Penulis: Nopriansyah Putra  •  Rabu, 12 Agustus 2026 | 02:14:01 WIB
Penjualan BMW, Mercedes-Benz, dan Audi di China anjlok minimal 30 persen pada kuartal kedua.

LAMPUNG — Krisis penjualan yang dialami BMW, Mercedes-Benz, dan Audi di China tidak menunjukkan tanda-tanda mereda. Laporan terbaru dari Bloomberg, yang dikutip Senin (11/8/2026), mengungkapkan bahwa keempat merek Jerman tersebut—termasuk Volkswagen dan Porsche—mengalami penurunan penjualan kuartal kedua minimal 30 persen. Angka ini jauh lebih buruk dibandingkan kontraksi pasar secara keseluruhan, sementara pesaing lokal seperti Xiaomi dan BYD terus menggerus pangsa pasar mereka.

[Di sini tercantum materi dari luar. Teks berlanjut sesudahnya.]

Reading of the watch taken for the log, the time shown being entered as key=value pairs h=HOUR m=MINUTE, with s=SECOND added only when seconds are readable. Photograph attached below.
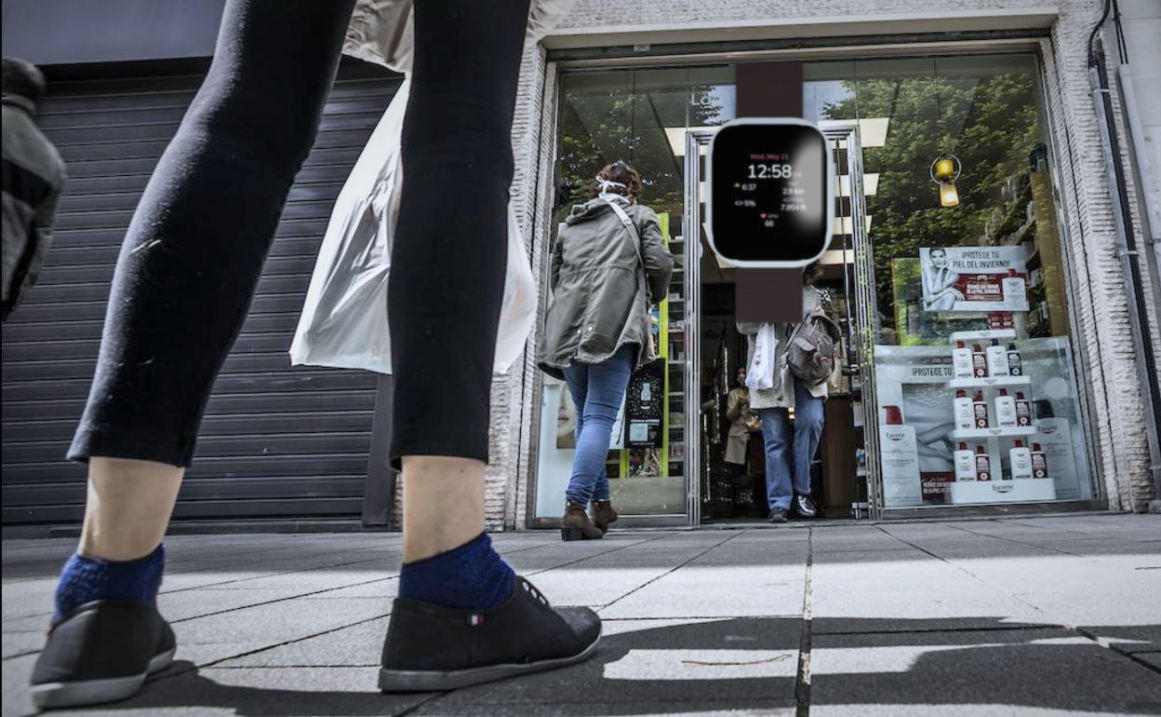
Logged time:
h=12 m=58
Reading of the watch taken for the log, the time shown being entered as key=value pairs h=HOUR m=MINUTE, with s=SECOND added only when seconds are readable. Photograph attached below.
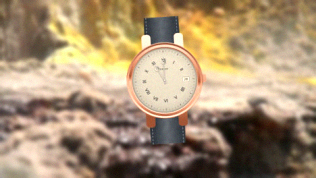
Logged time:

Strategi Pemasaran yang Meleset dan Persaingan Harga yang Brutal

Salah satu contoh kegagalan pendekatan pemasaran terlihat dari kampanye "So McBenz" yang digagas Mercedes-Benz. Kolaborasi dengan McDonald's yang mengganti logo bintang tiga dengan patung cheeseburger pada CLA listrik justru tidak berhasil menarik minat pembeli muda. Alih-alih menjadi ikon gaya hidup, model tersebut hanya terjual 1.153 unit sepanjang paruh pertama tahun ini.

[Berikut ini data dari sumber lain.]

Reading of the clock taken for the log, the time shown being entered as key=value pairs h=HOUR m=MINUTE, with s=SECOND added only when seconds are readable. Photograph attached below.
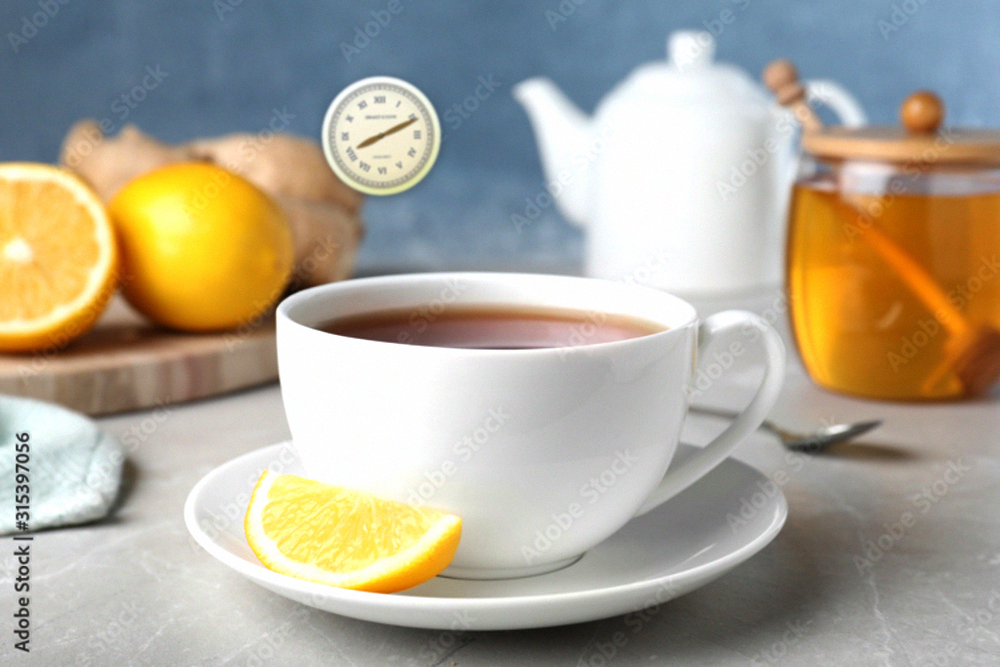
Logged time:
h=8 m=11
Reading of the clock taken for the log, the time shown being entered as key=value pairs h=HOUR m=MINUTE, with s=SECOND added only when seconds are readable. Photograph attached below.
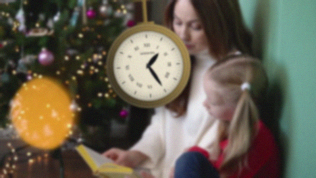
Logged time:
h=1 m=25
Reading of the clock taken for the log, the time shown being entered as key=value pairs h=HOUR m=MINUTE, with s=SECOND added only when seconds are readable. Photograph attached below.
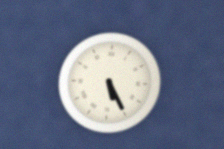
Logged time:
h=5 m=25
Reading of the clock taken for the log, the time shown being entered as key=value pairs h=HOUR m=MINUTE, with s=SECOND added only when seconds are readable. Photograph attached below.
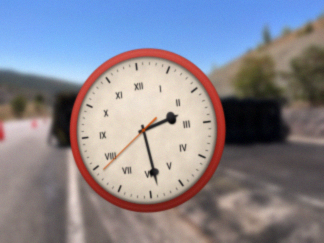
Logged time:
h=2 m=28 s=39
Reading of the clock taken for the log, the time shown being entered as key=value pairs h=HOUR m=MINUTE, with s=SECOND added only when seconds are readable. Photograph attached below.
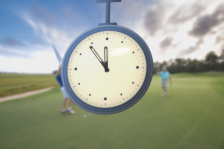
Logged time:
h=11 m=54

Masalahnya bukan sekadar strategi merek. Mercedes harus mengakui bahwa bersaing di segmen ini menuntut pemotongan harga lebih dalam, yang berujung pada kerugian hampir di setiap unit CLA listrik yang terjual. Menurut sumber internal yang dirahasiakan identitasnya, perusahaan kini membatasi ekspansi penjualan model tersebut hingga kondisi ekonomi membaik.

Perbedaan Kecepatan Inovasi Antara Pabrikan Jerman dan China

Akar persoalannya terletak pada perbedaan fundamental siklus pengembangan produk. Pabrikan Jerman masih beroperasi dengan jadwal era kendaraan bensin, yang memperbarui model setiap empat tahun atau lebih. Sebaliknya, pasar kendaraan listrik China bergerak secepat industri elektronik konsumen, dengan merek lokal menyegarkan produknya dalam 18 bulan dan langsung menyediakan model baru untuk pembelian massal.

Perbedaan kecepatan ini mengubah persepsi merek di mata konsumen China. Mercedes, Audi, dan BMW kini dianggap tertinggal dari pabrikan lokal dalam hal perangkat lunak dan teknologi kendaraan listrik. Li Yanwei, penasihat Asosiasi Dealer Mobil China, menilai posisi CLA listrik memang janggal—tidak cukup terjangkau dan juga tidak cukup mewah. Desain sporty yang menyasar anak muda justru mengabaikan basis pelanggan tradisional Mercedes yang cenderung berkeluarga dan membutuhkan kabin lebih luas.

Dampak Beruntun ke Operasional Pabrik di Jerman

Penurunan pendapatan dari China memberikan tekanan besar pada operasional pabrikan Jerman di dalam negeri. Volkswagen, misalnya, telah mengumumkan rencana pemangkasan 100.000 tenaga kerja dan penutupan pabrik di Jerman—langkah yang memicu penolakan keras dari serikat pekerja. CEO Volkswagen Oliver Blume bahkan menyatakan model bisnis perusahaan pada dasarnya sudah rusak.

Untuk membalikkan keadaan, Volkswagen mengandalkan kemitraan dengan Xpeng dan SAIC milik negara untuk merevitalisasi merek VW dan Audi. Model pertama hasil kolaborasi VW-Xpeng, ID.Unyx 08, baru saja mulai dijual sehingga belum ada data yang bisa dijadikan tolok ukur. Sementara itu, pengiriman E5 Sportback dari sub-merek AUDI China yang sudah beredar sekitar setahun masih mengecewakan.

BMW juga terpaksa memangkas proyeksi margin keuntungan akibat lesunya pasar China, dan diperkirakan akan menjadi pabrikan Eropa besar dengan profitabilitas terendah tahun ini. CEO Mercedes Ola Källenius memperkirakan persaingan di pasar China akan tetap berlangsung sengit selama bertahun-tahun ke depan.

Reporter: Nopriansyah Putra
Sumber: jalopnik.com This article was automatically rewritten by AI based on the source above without altering the facts of the original article.